* Passage to read:
-=-=-=-=-
CHICAGO — Squats are a great way to strengthen your lower half, and they may also help save you thousands of dollars on knee surgery. A new study finds that having stronger quadriceps muscles reduces the risk of needing future knee replacement surgery. The findings could form a more effective physical therapy regimen for people with advanced arthritis in their knees.
Estimates show that 14 million adults in the U.S. have knee osteoarthritis, a condition that is a major source of pain and disability. Of the 14 million, more than half will eventually need knee replacement surgery.
Muscle training is generally thought to lower the chances of needing a total knee replacement, but which muscle groups are the most important has been unclear. The researchers of the current study were most interested in the muscles related to the extensors and hamstrings. Both are important muscle groups for the knee.
The extensors (quadriceps) are the muscles on the front of the thigh and are the strongest muscle groups in the body. They significantly influence how you walk and other biomechanics. The hamstrings, or the muscles around the back of the thigh, are important for hip extension and knee flexion.
“The two muscle groups act as counter forces, and the balance between them enables a wide range of activities while protecting the knee joint,” says Upasana Upadhyay Bharadwaj, a researcher at the University of California-San Francisco and lead study author, in a media release. “An imbalance, in addition to other factors, leads to a change in the biomechanics resulting in the progression of osteoarthritis.”
-=-=-=-=-
* Problem: Carry on the article about quadriceps strength and the risk of knee replacement, starting after its final sentence. The material that comes next is separate from the article on muscle strength and knee replacement.
-=-=-=-=-
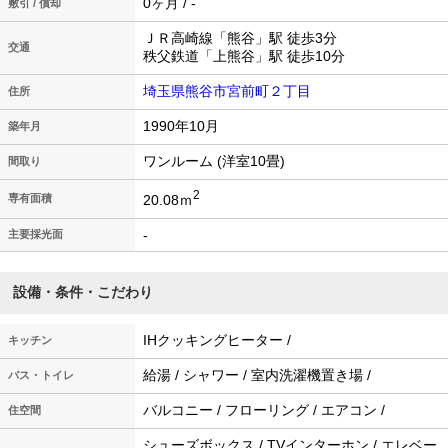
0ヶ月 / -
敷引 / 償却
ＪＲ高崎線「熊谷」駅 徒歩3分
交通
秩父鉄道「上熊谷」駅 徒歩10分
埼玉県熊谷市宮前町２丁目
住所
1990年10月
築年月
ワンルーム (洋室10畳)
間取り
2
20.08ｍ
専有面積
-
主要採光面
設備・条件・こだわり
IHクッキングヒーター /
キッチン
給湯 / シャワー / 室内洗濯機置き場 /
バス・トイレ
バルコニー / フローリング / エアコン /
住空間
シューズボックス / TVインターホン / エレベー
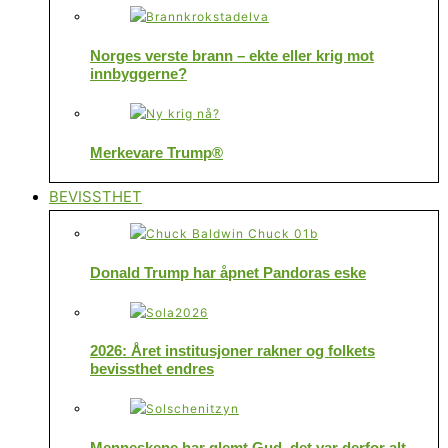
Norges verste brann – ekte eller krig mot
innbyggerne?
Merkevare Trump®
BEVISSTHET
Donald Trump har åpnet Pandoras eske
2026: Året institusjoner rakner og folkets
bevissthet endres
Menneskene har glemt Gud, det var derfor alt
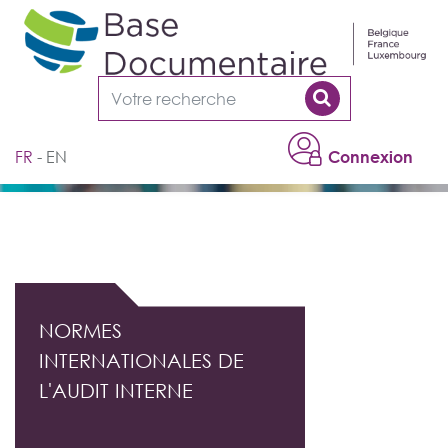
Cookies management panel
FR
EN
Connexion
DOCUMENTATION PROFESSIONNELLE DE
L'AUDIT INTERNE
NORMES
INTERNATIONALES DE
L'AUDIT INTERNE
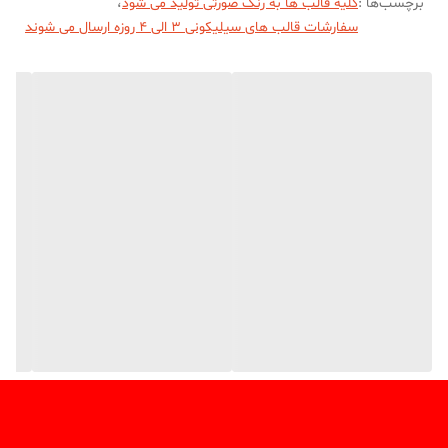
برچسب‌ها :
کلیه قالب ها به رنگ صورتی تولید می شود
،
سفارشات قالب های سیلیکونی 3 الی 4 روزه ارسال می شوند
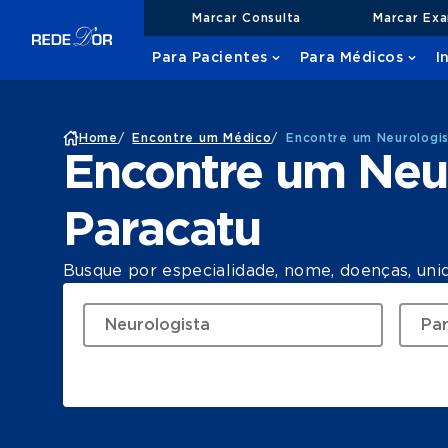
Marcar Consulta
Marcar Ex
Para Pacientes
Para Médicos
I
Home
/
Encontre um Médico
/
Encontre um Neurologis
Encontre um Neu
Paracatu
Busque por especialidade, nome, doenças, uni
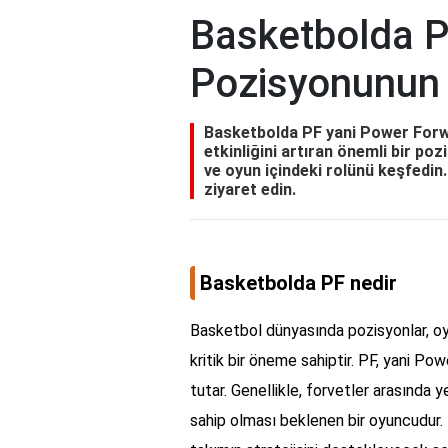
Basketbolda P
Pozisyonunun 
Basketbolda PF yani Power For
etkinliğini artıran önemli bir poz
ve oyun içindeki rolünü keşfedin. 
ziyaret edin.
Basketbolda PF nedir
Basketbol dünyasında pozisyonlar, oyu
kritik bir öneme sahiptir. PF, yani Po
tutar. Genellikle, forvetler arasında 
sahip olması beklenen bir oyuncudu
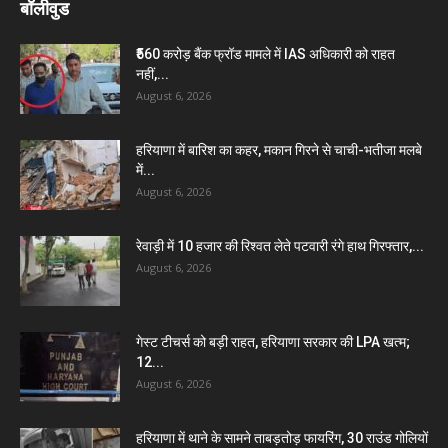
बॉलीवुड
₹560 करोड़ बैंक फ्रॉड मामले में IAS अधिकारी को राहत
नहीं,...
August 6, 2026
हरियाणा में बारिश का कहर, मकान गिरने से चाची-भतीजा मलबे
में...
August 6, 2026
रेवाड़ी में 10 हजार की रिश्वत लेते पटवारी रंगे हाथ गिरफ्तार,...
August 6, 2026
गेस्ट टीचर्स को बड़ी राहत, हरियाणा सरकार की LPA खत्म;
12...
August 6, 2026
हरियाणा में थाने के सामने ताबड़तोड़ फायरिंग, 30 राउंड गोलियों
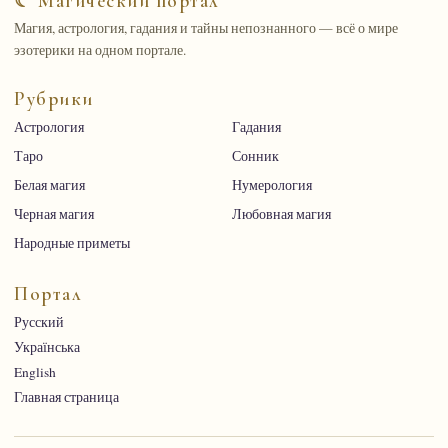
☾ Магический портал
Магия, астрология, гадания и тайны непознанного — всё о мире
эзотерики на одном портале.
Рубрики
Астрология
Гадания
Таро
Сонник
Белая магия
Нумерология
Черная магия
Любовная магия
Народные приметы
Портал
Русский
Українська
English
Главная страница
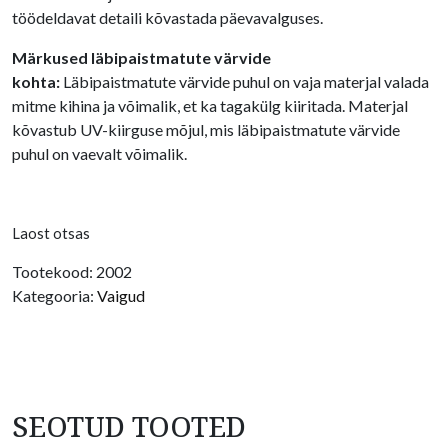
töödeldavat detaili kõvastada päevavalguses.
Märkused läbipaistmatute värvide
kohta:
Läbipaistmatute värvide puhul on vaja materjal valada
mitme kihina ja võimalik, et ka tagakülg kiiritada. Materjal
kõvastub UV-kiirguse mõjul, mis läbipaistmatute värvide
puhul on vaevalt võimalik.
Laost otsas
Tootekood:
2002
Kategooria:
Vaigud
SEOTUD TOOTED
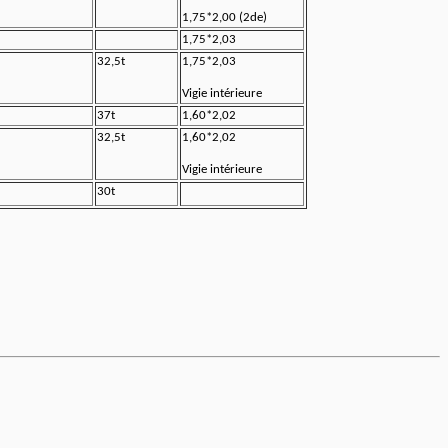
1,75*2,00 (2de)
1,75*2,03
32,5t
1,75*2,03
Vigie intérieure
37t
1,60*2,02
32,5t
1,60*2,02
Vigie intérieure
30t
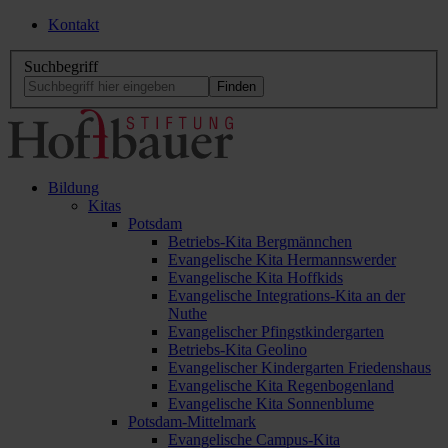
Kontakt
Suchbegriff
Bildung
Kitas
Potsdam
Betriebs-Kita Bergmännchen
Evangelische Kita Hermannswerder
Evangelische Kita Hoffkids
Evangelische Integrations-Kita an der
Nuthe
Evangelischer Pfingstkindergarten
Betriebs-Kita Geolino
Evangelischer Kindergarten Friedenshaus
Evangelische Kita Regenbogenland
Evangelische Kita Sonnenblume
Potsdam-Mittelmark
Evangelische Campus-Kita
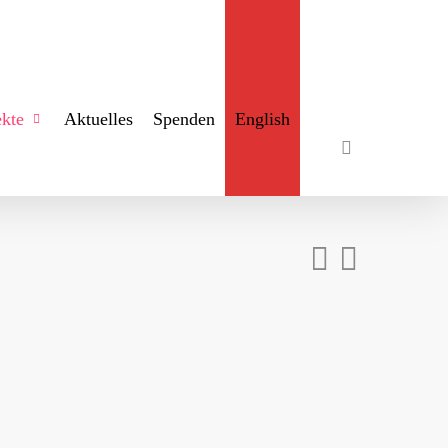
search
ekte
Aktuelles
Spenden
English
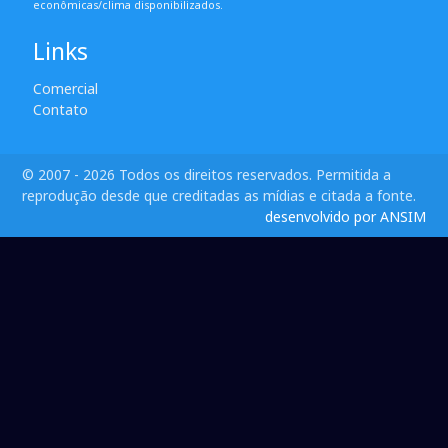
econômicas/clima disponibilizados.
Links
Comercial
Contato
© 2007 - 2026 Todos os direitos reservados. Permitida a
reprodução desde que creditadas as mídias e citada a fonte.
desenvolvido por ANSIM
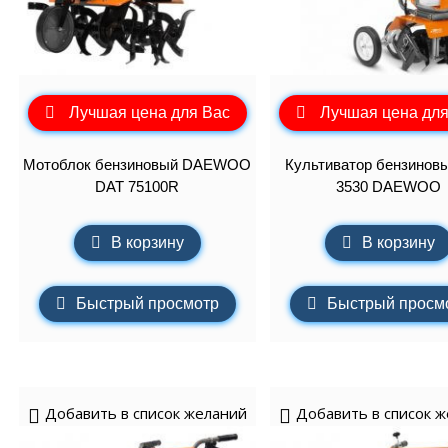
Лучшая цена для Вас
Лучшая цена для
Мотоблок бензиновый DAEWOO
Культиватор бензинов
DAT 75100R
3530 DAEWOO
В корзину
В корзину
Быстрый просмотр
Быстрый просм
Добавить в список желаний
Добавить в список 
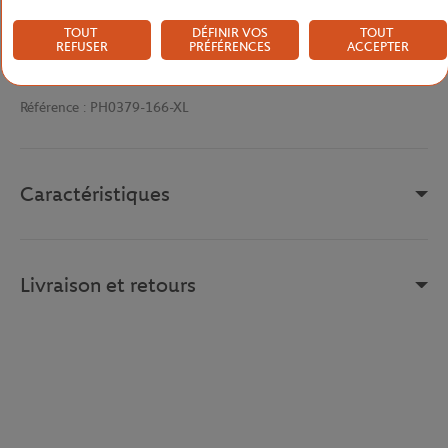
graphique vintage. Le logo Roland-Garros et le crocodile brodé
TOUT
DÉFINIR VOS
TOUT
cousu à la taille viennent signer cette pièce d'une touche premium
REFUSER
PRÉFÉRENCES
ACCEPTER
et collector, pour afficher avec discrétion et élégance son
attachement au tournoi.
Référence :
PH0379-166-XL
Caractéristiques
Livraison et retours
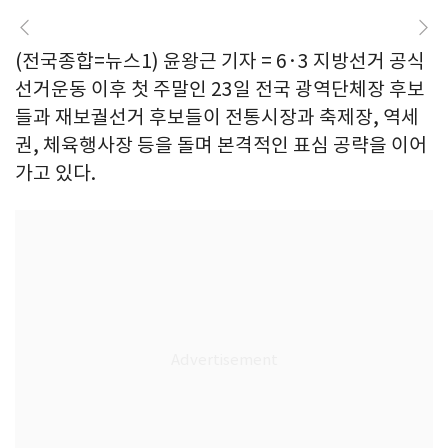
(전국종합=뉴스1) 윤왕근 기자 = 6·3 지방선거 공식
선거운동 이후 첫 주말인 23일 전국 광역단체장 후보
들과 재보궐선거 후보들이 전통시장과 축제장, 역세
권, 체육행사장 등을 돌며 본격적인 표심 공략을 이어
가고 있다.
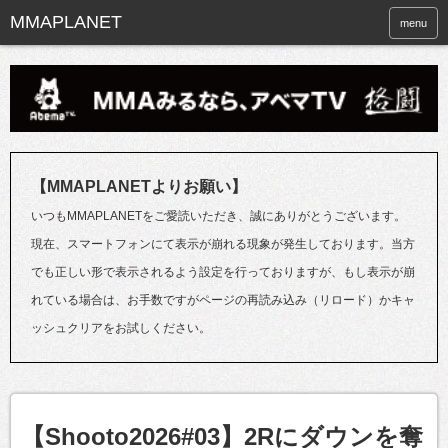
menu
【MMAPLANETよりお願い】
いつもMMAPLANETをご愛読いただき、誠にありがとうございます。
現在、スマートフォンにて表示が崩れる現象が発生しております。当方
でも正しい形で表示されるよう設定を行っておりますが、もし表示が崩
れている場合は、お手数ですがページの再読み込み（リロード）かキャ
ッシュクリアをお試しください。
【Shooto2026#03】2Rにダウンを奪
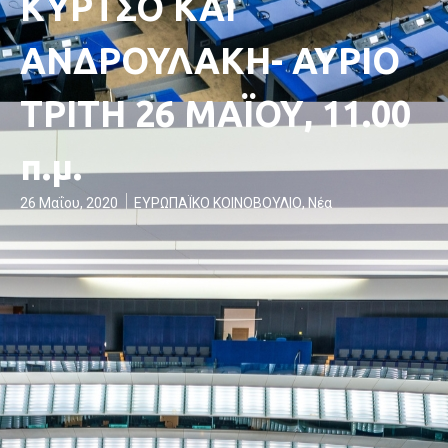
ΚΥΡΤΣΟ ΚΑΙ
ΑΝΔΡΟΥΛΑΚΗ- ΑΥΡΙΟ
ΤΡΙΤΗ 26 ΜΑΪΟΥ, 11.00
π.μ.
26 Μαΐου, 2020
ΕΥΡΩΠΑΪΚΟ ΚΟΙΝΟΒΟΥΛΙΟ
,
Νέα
-=-=-=-=-
* Response:
Researchers looked at thigh muscle volume in 134 people who previously took part in a National Institute of Health study. Half of the group previously had a total knee replacement, and their thigh muscle volume was compared to the other half of the group who never underwent that procedure. The authors also examined MRI images of the thigh at the time of surgery, along with MRI images two years and four years before surgery.
People with stronger thigh muscles (a higher ratio of quadriceps to hamstring volume) were less likely to need total knee replacement surgery. Additionally, having stronger hamstrings and a higher volume of gracilis — a long, thin muscle in the inner thigh — was associated with total knee replacement.
“Our study shows that in addition to strong muscles individually, larger extensor muscle groups—relative to hamstring muscle groups—are significantly associated with lower odds of total knee replacement surgery in two to four years,” Bharadwaj explains.
The study suggests prioritizing exercises focused on strengthening the quadriceps and hamstrings would help immensely for people with osteoarthritis. Strength training for the public could also serve as a preventative way to lower the risk of osteoarthritis in general.
The research was presented at the annual meeting of the Radiological Society of North America (RSNA).